Laschet fand es aber überhaupt nicht nett, wie Söder zu Beginn der Krise mit schnellen Kontaktsperren vorgeprescht war und sich vor den anderen als Mann des starken Staates präsentiert hatte. Das hatte auch weitere Amtskollegen und die Kanzlerin verärgert, weil sie doch in diesen unsicheren Zeiten mit Gemeinsamkeit die Bürger beruhigen wollten. Und nun ist Laschet mit der Diskussion über den Exit aus den Freiheitsbeschränkungen vorangeschritten, was ebenfalls Kanzlerin und Amtskollegen missfällt.

Söder ist Vorsitzender der Ministerpräsidentenkonferenz

Der bayerische Regierungschef hat derzeit nur einen gewichtigen Vorteil: Er hat just jetzt ein Amt inne, dass nur alle 16 Jahre vergeben wird – den Vorsitz der Ministerpräsidentenkonferenz (MPK). Damit ist der 53-Jährige der Sprecher der Länder, der nach Telefonschalten mit und neben der Kanzlerin erklärt, wie die Krise gemanagt wird. Wie am Mittwochabend im Kanzleramt, als es ihn freute, „dass sich insgesamt die vorsichtigere Linie, die auch die Bundeskanzlerin vertreten hat“, ganz mehrheitlich durchgesetzt habe. Vorsichtiger als Laschet, die Mehrheit und die Bundeskanzlerin auf Söders Seite.

Wer bis dahin geglaubt hat, dass doch gerade der ähnlich wie Merkel freiheitsliebende Laschet die Linie der Kanzlerin vertrete – und ganz anders als Söder auch in der Flüchtlingskrise an ihrer Seite stand – sieht plötzlich den Bayern in ihrer Nähe. Als CDU-Chefin Annegret Kramp-Karrenbauer noch Chancen auf die Kanzlerkandidatur hatte, hieß es, sie müsse sich von Merkel abgrenzen, um eigene Stärke zu demonstrieren. Doch die ungebrochenen Beliebtheitswerte der spätestens 2021 scheidenden Kanzlerin mögen ein Umdenken bewirkt haben.
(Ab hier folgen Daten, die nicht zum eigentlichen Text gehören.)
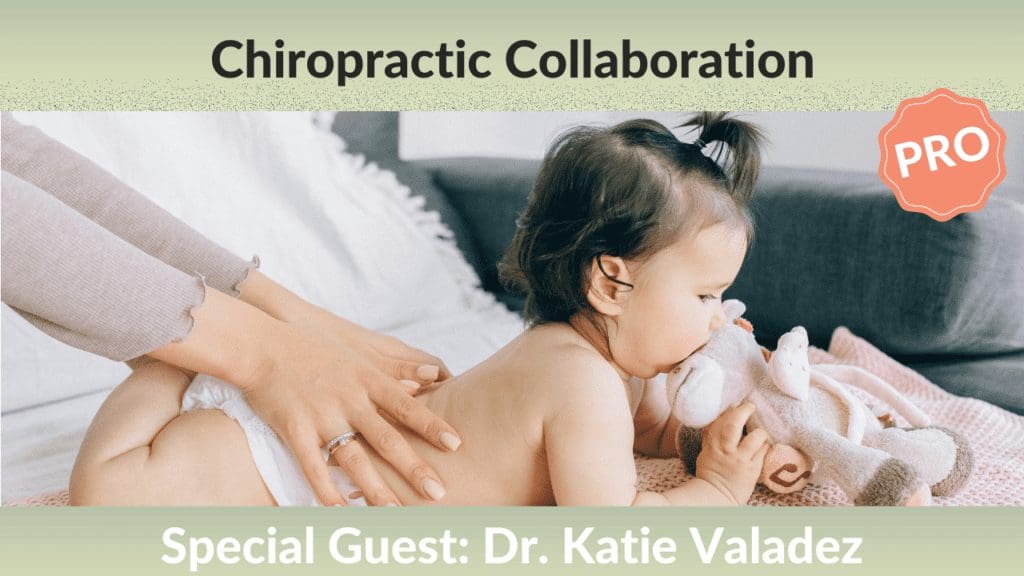
The height and width of the screenshot is (576, 1024). I want to click on tan blanket, so click(1002, 423), click(986, 475), click(815, 497), click(49, 500).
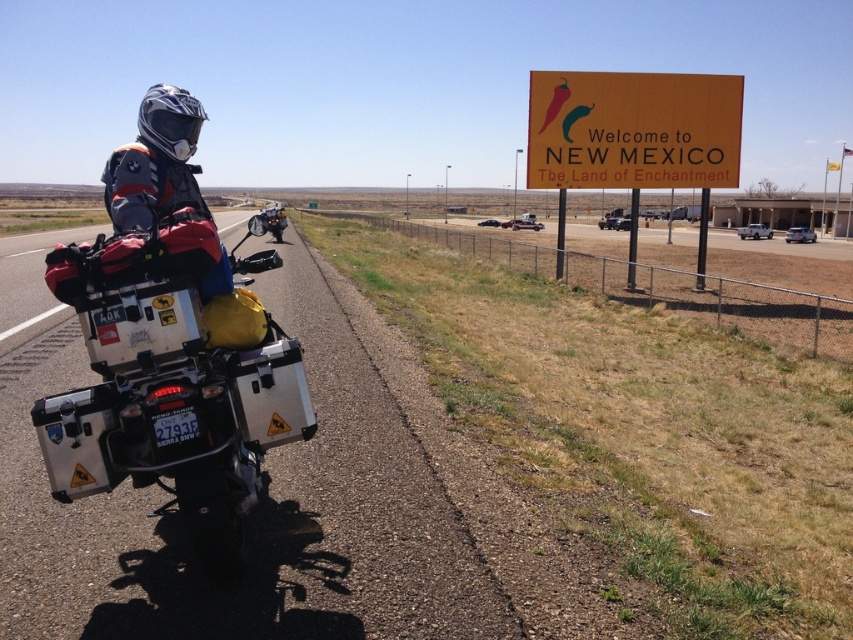
Can you confirm if yellow matte sign at upper right is wider than matte black motorcycle at center?

In fact, yellow matte sign at upper right might be narrower than matte black motorcycle at center.

Does yellow matte sign at upper right appear over matte black motorcycle at center?

Incorrect, yellow matte sign at upper right is not positioned above matte black motorcycle at center.

The width and height of the screenshot is (853, 640). I want to click on yellow matte sign at upper right, so click(x=633, y=129).

Who is positioned more to the right, metallic silver motorcycle at left or silver metallic motorcycle at left?

silver metallic motorcycle at left is more to the right.

Does point (236, 220) come closer to viewer compared to point (291, 387)?

No, it is behind (291, 387).

In order to click on metallic silver motorcycle at left in this screenshot , I will do `click(248, 516)`.

How much distance is there between metallic silver motorcycle at left and yellow matte sign at upper right?

metallic silver motorcycle at left is 37.92 feet from yellow matte sign at upper right.

Where is `metallic silver motorcycle at left`? The width and height of the screenshot is (853, 640). metallic silver motorcycle at left is located at coordinates (248, 516).

Between point (149, 556) and point (659, 97), which one is positioned in front?

Point (149, 556) is in front.

Locate an element on the screen. metallic silver motorcycle at left is located at coordinates (248, 516).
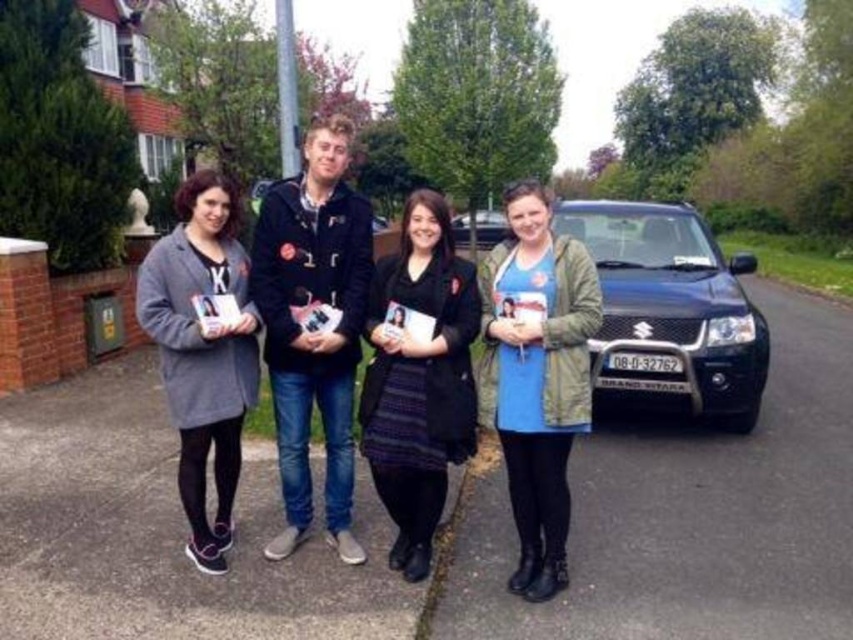
Question: Can you confirm if black matte suv at right is positioned below metallic pole at upper center?

Choices:
 (A) no
 (B) yes

Answer: (B)

Question: Which object is the closest to the black matte suv at right?

Choices:
 (A) blue matte dress at center
 (B) matte black jacket at center
 (C) metallic pole at upper center
 (D) dark purple textured dress at center

Answer: (A)

Question: Which point appears farthest from the camera in this image?

Choices:
 (A) (506, 353)
 (B) (637, 371)
 (C) (288, 22)
 (D) (375, 349)

Answer: (C)

Question: Which is nearer to the metallic pole at upper center?

Choices:
 (A) black matte suv at right
 (B) dark purple textured dress at center

Answer: (B)

Question: Does matte black jacket at center appear on the left side of dark purple textured dress at center?

Choices:
 (A) no
 (B) yes

Answer: (B)

Question: Observing the image, what is the correct spatial positioning of dark purple textured dress at center in reference to metallic pole at upper center?

Choices:
 (A) below
 (B) above

Answer: (A)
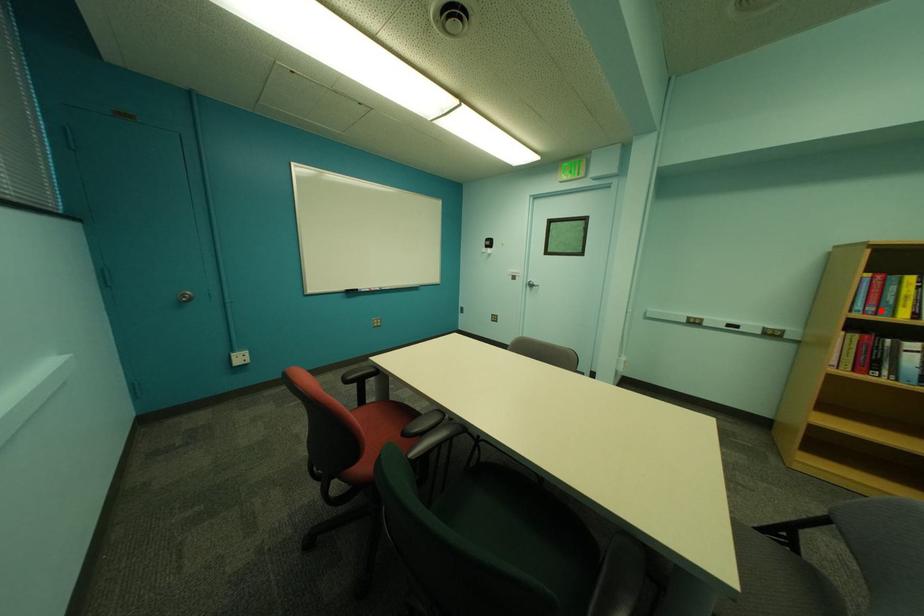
Und nun steigen in der Krise auch noch die Umfragewerte der Union in Richtung 40 Prozent. Damit für Laschet aber nicht genug des Drucks: Laut Umfragen bescheinigten die Bürger zuletzt Söder auch noch das größte Durchsetzungsvermögen unter den Ministerpräsidenten in der Corona-Krise und für eine Kanzlerkandidatur hat er demnach deutlich mehr Rückhalt als Laschet, der sich um den CDU-Vorsitz bewirbt. Von den beiden anderen Kandidaten Norbert Röttgen und Friedrich Merz ist derzeit kaum die Rede, weil Krisen immer den Blick auf die Regierenden lenkt und nicht auf die, die nichts entscheiden können.

Laschets Krisenmanagement wird gemischt beurteilt

Obendrein schön für Söder, dass er zwar als Merkel-Nachfolgekandidat gehandelt wird, aber es nach eigenem Beteuern gar nicht anstrebt. Das könnte Laschet als Chef des größten CDU-Landesverbandes und bevölkerungsreichsten Bundeslandes so nie sagen, ohne sich gleich ins Aus zu schießen. Die CDU will einen machtbewussten Parteivorsitzenden haben, der zumindest den Anspruch  auf den Machterhalt im Kanzleramt erhebt.

Laschets Krisenmanagement wird in der Union gemischt beurteilt. Im Wirtschaftsflügel wird dankbar aufgenommen, dass er es gewagt hat, offen über eine Exit-Strategie zu sprechen, obwohl Merkel alle zur Zurückhaltung aufgerufen hat. Laschet ist überzeugt, dass es Unternehmen, aber auch Privatmenschen Hoffnung macht, wenn eine Lockerung in Schritten in Aussicht gestellt wird. Er soll dabei mit dem eigentlich gemütlichen Bundeswirtschaftsminister Peter Altmaier (CDU) heftig aneinandergeraten sein. „Lebhaft“ sei die Debatte am Mittwoch gewesen, heißt es im Kanzleramt. Es hat also richtig gescheppert. Aber Laschets Reaktion des MPK-Beschlusses, wonach die Schulen weitestgehend bis zum 4. Mai geschlossen bleiben während NRW sie ab Montag wieder schrittweise öffnen wollte, sorgte mitunter für Enttäuschung. Nicht, weil er überstimmt worden sei. Sondern, weil er in Interviews darauf verwies, nicht er habe von einer schnellen Rückkehr in die Klassenzimmer gesprochen, sondern seine Schulministerin. Wenig souverän.

Der Vorsitz der Ministerpräsidentenkonferenz wechselt übrigens jährlich. NRW ist im Herbst 2021 dran. Nach der Bundestagswahl.